Sen. Feinstein chairs the Senate Intelligence Committee. Sen. Dianne Feinstein Senator Dianne Feinstein (D-CA) has been one of the most stalwart defenders of widespread NSA surveillance since leaks with information about the programs started seeping out nearly five months ago. Civil libertarians and reformers have been none too pleased with her rhetoric—and they’re not going to get any happier after reading the bill she introduced today.

The FISA Improvements Act has already attracted plenty of critics who view it as no improvement at all. In fact, they say, Feinstein’s bill would make things much worse. It would actually enshrine the NSA “bulk data” collection programs into law and grant official Congressional approval to widespread surveillance programs that haven’t ever received such affirmation before.

Her bill comes on the heels of a competing bill introduced earlier this week that reformers say would be a real step in the right direction. It would outright ban some of the programs that Feinstein is vociferously defending.

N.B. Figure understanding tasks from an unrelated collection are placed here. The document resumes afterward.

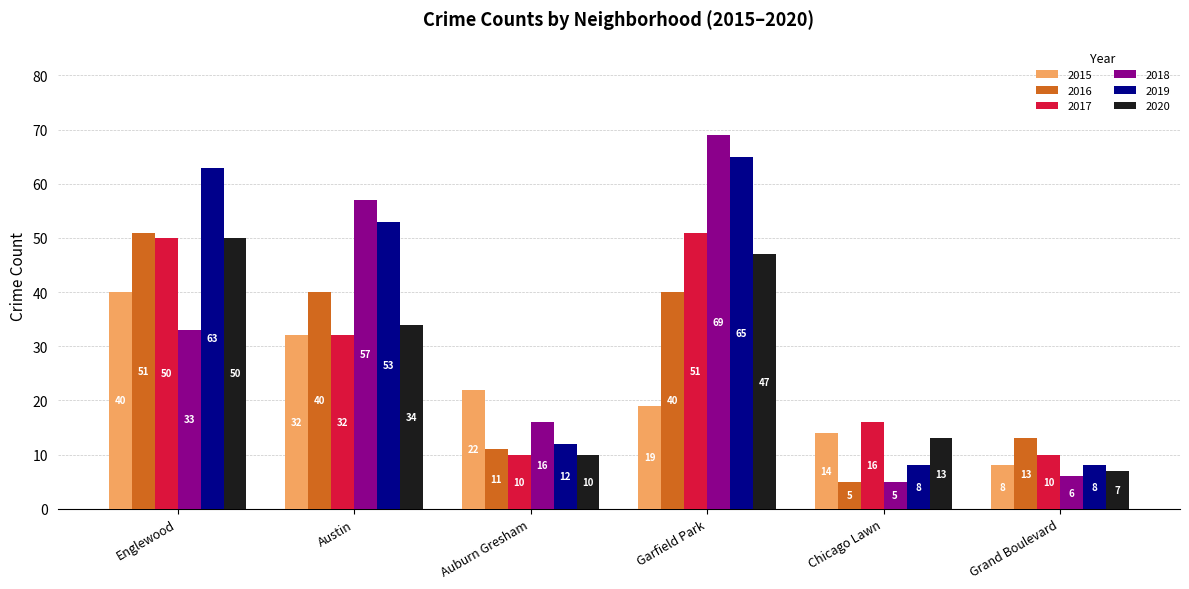

Which series has the largest total across all categories?

2019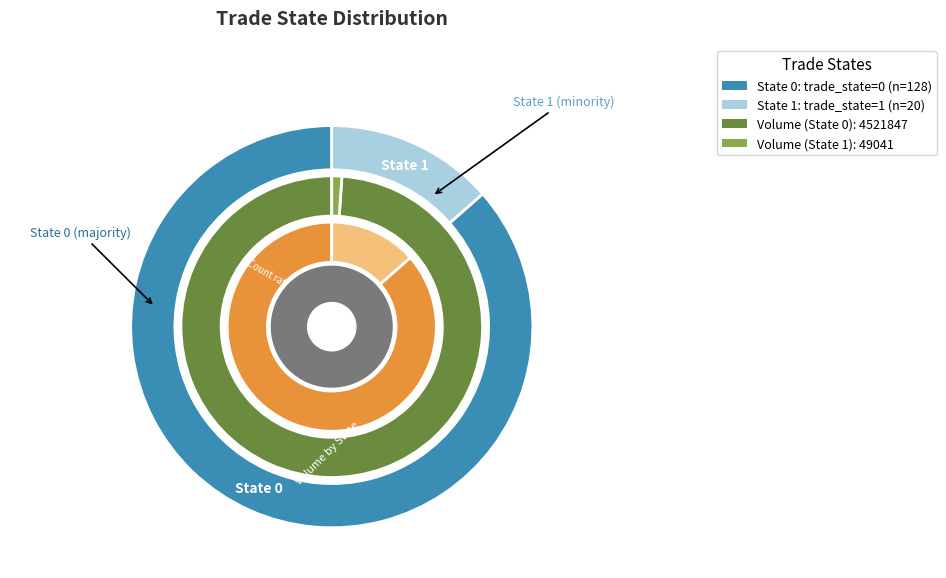

What is the change in value from trade_state_0 to trade_state_1?

-108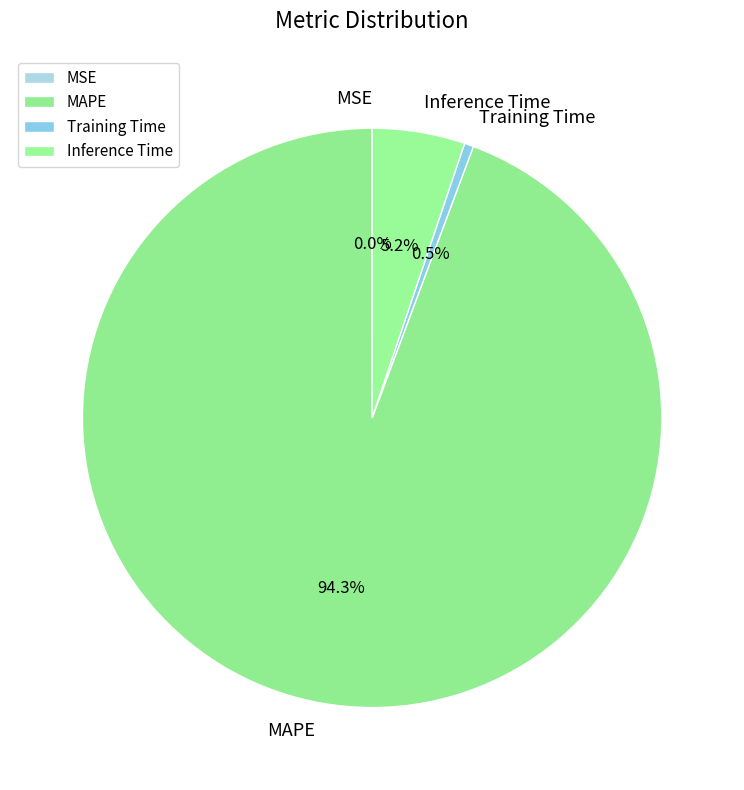

Does MAPE represent more than half of the total?

Yes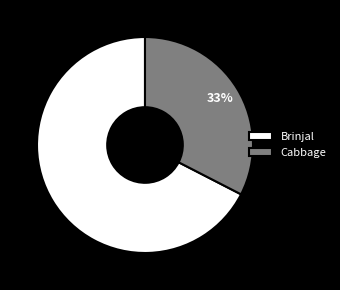

To the nearest percent, what percentage of the pie is Cabbage?

33%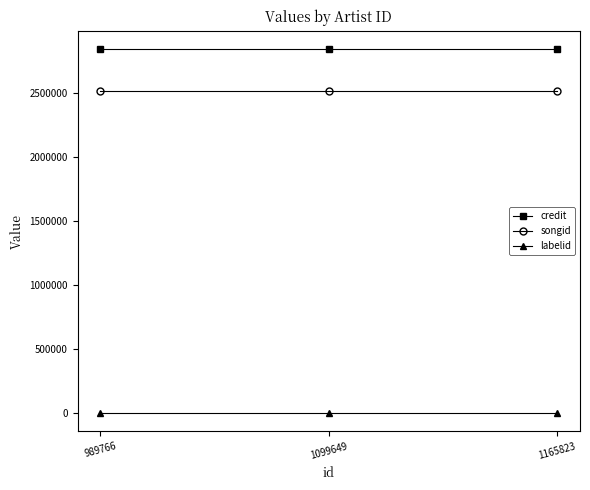

What is the average value of the songid series?

2519081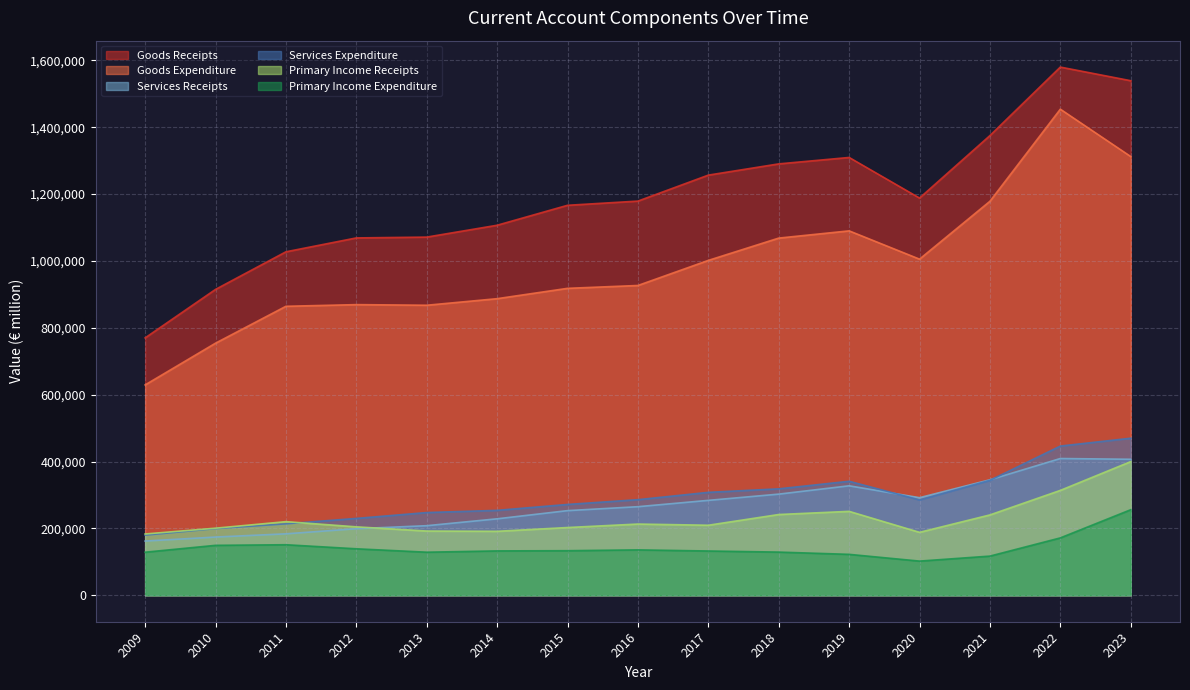

What is the total value across all series at 2019?

3442245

Dozens of politicians have now stated they’re ready to end the controversial “bulk data” programs, including the NSA’s practice of keeping a log of every phone call made in the United States.

In the House of Representatives, 70 members signed on to a bill proffered by Rep. Jim Sensenbrenner (R-WI), the sponsor of the original Patriot Act, which would shut the programs down.

A companion bill in the Senate has a dozen co-sponsors, as well.